Suddenly he didn’t have a penny left in his pocket. “I was the best-paid artist in America at the time, but there was a situation where I had to wire the state $126,000 and left that money in the casino. I then had to take out a loan.” It was only after long discussions with his therapist that he got rid of the addiction.

Special relationship with Germany

Harry Belafonte has a very special relationship with his German audience. The Germans are his biggest fans. His first visit to Germany was burned into him. He didn’t want to come at all, the memories of the war and the Third Reich of the Nazis were still too fresh. He began his performance with a “queasy feeling”, Belafonte described to the “world”. Then he sang the Hebrew song “Hava Nageela”. The audience sang along.

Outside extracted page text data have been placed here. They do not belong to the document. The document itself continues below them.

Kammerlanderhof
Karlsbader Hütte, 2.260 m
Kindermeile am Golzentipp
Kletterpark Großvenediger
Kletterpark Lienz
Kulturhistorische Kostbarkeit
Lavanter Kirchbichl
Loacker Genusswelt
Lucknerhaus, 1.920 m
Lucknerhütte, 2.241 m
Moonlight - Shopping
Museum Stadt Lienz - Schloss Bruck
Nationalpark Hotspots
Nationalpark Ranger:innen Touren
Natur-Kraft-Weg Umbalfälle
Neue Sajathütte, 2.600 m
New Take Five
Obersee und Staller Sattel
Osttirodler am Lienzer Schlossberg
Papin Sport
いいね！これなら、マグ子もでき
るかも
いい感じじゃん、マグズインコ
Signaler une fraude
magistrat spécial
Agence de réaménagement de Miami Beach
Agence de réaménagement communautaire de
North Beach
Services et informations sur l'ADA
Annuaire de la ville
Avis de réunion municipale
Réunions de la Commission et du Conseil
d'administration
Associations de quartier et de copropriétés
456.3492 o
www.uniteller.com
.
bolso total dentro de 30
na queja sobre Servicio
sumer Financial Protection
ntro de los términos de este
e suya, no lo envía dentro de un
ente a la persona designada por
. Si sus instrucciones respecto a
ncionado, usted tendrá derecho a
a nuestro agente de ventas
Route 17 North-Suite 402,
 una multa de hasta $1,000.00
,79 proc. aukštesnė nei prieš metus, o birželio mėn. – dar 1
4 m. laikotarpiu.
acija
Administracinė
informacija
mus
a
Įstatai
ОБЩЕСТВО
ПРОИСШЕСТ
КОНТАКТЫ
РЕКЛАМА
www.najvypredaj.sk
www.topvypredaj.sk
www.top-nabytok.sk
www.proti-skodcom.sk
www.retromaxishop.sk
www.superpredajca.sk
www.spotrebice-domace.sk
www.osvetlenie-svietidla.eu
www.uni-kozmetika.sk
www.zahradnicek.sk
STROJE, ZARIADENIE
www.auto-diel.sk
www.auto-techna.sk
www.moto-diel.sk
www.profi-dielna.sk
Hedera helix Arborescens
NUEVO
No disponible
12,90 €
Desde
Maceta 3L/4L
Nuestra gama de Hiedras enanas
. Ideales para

“Wasn’t that strange?” he writes in his autobiography. “A German audience enthusiastically singing a Jewish folk song? Only 13 years after the war?” That was the key experience that permanently changed his view of Germany: “The gratitude, love and warmth that this German audience showed me is one of the best memories of my career.”

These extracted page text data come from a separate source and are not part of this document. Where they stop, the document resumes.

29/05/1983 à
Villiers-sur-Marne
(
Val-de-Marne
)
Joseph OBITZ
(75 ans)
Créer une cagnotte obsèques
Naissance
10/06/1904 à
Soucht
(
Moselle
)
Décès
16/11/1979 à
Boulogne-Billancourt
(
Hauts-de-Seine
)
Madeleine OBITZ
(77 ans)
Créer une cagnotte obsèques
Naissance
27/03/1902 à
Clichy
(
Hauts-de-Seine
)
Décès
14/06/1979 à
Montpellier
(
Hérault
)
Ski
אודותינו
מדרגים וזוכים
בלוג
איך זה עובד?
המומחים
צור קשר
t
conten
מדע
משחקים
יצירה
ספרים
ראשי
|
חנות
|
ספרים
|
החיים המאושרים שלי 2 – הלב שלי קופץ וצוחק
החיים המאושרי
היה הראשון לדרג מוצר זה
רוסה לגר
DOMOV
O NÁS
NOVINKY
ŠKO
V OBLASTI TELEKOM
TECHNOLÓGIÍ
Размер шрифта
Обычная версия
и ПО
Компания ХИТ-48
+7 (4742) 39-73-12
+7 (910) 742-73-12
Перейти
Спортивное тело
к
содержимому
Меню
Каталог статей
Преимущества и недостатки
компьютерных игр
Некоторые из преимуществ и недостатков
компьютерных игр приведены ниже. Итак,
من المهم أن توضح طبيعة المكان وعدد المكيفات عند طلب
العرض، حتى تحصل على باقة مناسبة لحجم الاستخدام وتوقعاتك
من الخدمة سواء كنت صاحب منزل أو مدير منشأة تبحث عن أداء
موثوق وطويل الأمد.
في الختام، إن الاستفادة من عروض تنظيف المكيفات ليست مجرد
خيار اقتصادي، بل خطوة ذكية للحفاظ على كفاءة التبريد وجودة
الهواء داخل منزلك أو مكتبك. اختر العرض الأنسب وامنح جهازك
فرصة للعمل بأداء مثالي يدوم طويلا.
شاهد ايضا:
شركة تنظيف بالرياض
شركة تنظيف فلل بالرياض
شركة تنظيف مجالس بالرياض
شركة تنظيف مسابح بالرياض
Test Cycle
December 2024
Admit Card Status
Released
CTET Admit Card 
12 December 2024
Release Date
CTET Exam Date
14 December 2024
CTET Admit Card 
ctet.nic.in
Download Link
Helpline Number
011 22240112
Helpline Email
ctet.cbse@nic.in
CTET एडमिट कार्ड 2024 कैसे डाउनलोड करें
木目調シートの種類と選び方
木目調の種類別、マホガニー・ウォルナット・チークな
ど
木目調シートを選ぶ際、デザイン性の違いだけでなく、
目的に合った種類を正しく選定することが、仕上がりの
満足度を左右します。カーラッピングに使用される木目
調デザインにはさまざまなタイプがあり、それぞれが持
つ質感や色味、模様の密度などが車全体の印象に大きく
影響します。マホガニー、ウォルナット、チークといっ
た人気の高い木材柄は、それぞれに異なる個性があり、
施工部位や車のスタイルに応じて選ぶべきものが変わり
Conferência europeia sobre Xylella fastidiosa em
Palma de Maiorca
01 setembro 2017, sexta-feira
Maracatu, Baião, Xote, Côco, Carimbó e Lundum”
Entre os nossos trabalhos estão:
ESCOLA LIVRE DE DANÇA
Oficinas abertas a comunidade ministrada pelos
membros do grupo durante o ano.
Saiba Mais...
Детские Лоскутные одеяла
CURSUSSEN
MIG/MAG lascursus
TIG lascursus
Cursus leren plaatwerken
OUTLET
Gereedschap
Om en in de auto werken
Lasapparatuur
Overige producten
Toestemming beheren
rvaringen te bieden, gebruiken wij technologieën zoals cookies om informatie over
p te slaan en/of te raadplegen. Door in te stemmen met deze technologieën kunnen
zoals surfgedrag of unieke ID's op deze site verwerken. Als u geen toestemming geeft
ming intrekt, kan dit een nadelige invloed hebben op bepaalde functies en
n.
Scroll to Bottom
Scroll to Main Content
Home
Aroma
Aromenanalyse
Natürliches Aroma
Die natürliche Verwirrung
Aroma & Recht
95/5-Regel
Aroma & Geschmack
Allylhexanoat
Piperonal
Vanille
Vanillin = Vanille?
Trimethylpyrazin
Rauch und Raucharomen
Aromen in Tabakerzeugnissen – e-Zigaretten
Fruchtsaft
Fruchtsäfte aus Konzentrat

He fights against poverty, racism, pollution

The political and social moralist Harry Belafonte leaves the most lasting impression. Since his youth he has been fighting against poverty, racism, pollution in the USA and around the world. He was close friends with the black civil rights activist Martin Luther King, who was murdered in 1968, with Eleanor Roosevelt, the wife of the 32nd US President Franklin D. Roosevelt, with Robert F. Kennedy and Nelson Mandela. The “King of Calypso” had become a singing civil rights activist who was appointed ambassador by UNICEF.

But when given the chance to become New York’s first black senator, Belafonte turned it down. Why? “When you get into politics you have to be willing to compromise. Politicians negotiate interests and I didn’t want to negotiate about something I believe in. I wanted to fight for it. The platform I have is much more powerful than the one I would have had as a Senator. Artists are the most powerful source in the universe and the keepers of truth.”

Strong words against Bush

Belafonte can get angry. He accused US President George W. Bush of terrorism and once said in the “Bild am Sonntag”: “Who gives us the right to kill the people in Iraq? Bush claims that America is hunting terrorists for the first time terrorism is part of the American system. America destroyed an entire race, the Indians. That is terror.” He described then-Secretary of State Colin Powell as a “house slave” who obeyed his master Bush without question or opinion.

Disappointed in Barack Obama

Harry Belafonte was also disappointed with President Barack Obama. “He lacks a fundamental empathy for those who really don’t have anything. It doesn’t matter if they’re black or white… I have put hope in every good president, not because of the color of his skin, but because of what makes him as a human. I don’t feel like Obama can be anything more than a human, so it makes no difference that he’s a black president.”

Ahead of the 2020 US presidential election, Belafonte spoke out against Donald Trump. In the “New York Timeshe shared his thoughts. Black people have lost their safety “since this president is behind the police who are killing us in the streets”.

Big party

A celebration is to be held for Belafonte’s 95th birthday under the title “HB95”. The charity evening in New York will also feature the awards ceremony for the social justice organization Sankofa, which the activist co-founded. Some famous personalities come together for this. According to US media reports, guests include John Legend, Laurence Fishburne and Lenny Kravitz.